Planning the perfect Green Lake getaway
Take a ride on the deepest lake in Wisconsin. — Photo courtesy of Harold Rail
Rogatz isn’t finished revitalizing Green Lake. He has plans to transform an old building once used as a county jail into a mixed-use space for education, retail, and residential housing. Yet, this small Wisconsin resort town is already enjoying a renaissance, thanks to Rogatz’ revitalization efforts and the area’s natural beauty.
Green Lake is nirvana for lake lovers, who can enjoy the deepest waters in the state and 27 miles of gorgeous shoreline. You can fill your days with camping, biking, fishing, hiking, golfing, boating, and swimming. Be sure to stop at Lake Street Marina to rent ebikes, wave runners, kayaks, paddleboards, and canoes. And pay a visit to North Bay Sport & Liquor Inc., which can outfit you with most anything you need, from fishing licenses and live bait to fine wines, ice cream, swimsuits, and boating snacks!
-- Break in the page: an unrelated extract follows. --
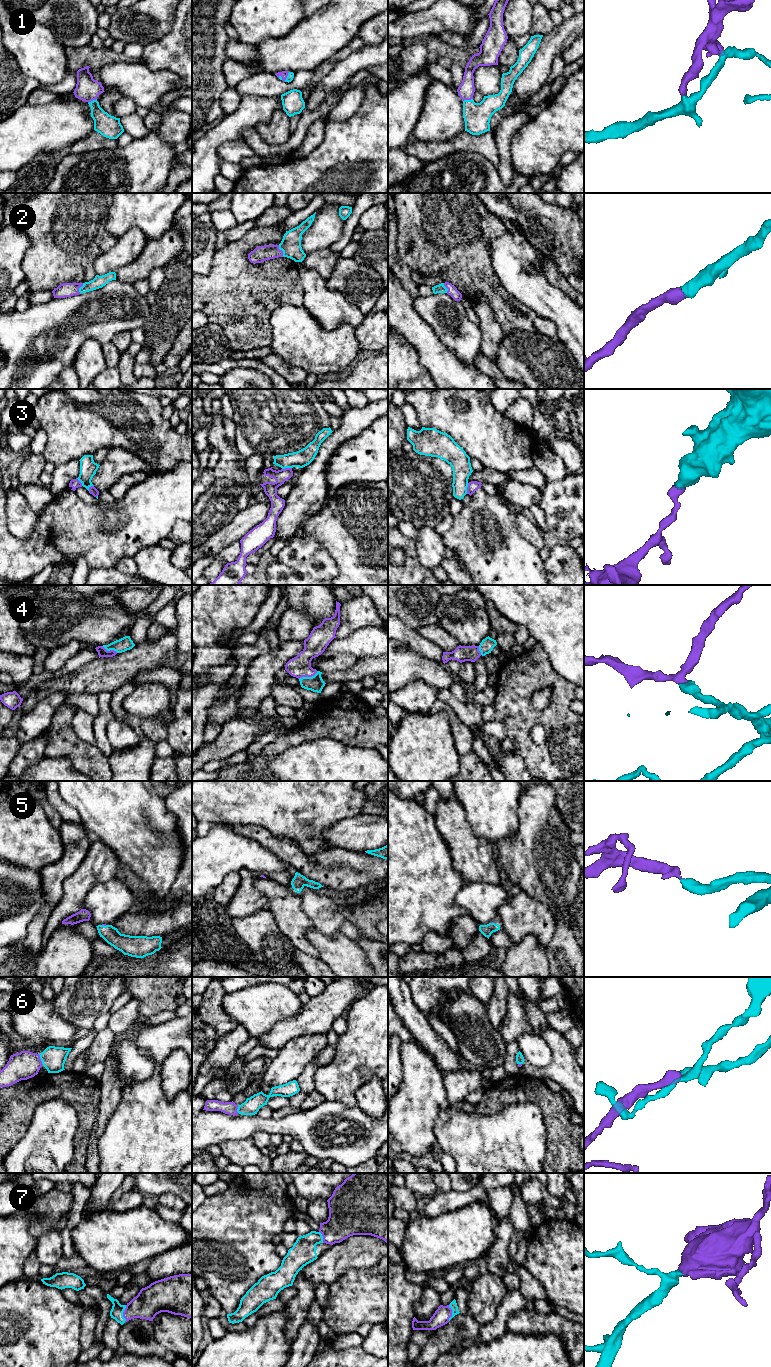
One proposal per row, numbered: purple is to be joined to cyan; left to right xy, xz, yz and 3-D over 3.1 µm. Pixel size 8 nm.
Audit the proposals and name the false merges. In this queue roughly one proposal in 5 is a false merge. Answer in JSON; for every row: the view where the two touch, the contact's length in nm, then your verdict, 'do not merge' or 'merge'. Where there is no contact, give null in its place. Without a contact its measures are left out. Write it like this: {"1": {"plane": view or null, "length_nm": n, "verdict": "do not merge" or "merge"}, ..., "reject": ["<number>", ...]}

Founded in 1896, Green Lake’s Tuscumbia Golf Course claims to be the oldest in Wisconsin — Photo courtesy of Harold Rail
More of a land lover? Green Lake has you covered. Here, you’ll find two outstanding golf courses. Lawsonia, a 36-hole golf destination, has been one of Wisconsin’s most popular golf spots for generations. Also, there’s Tuscumbia Golf Course, which bills itself as Wisconsin’s oldest golf course, founded in 1896. Dotted with towering evergreens, maples, and oaks, Tuscumbia offers 18 regulation holes and a Family Links nine-hole, par 3 executive course.
Green Lake weather and when to visit
The weather in Green Lake County hovers in the temperate 80s during the summer and in the 60s and 70s in the fall. Moreover, old-man winter typically doesn’t show his face until well into November. This makes Green Lake a welcoming getaway most any time of year.
Autumn attracts hikers and bikers for the vibrant Midwestern color show. The town’s largest event, Golden Days Harvest Fest, is celebrated in late September with an old-fashioned craft fair, farmers market, live entertainment, and hearty food and drink.
Throughout fall and winter, you can take a Sunday Morning Mimosa and Bloody Mary Cruise on Green Lake, thanks to Green Lake Tours. The narrated cruise will take you by the storied homes along the lake, including The Manor on Green Lake for a boater’s eye view of the stunning property.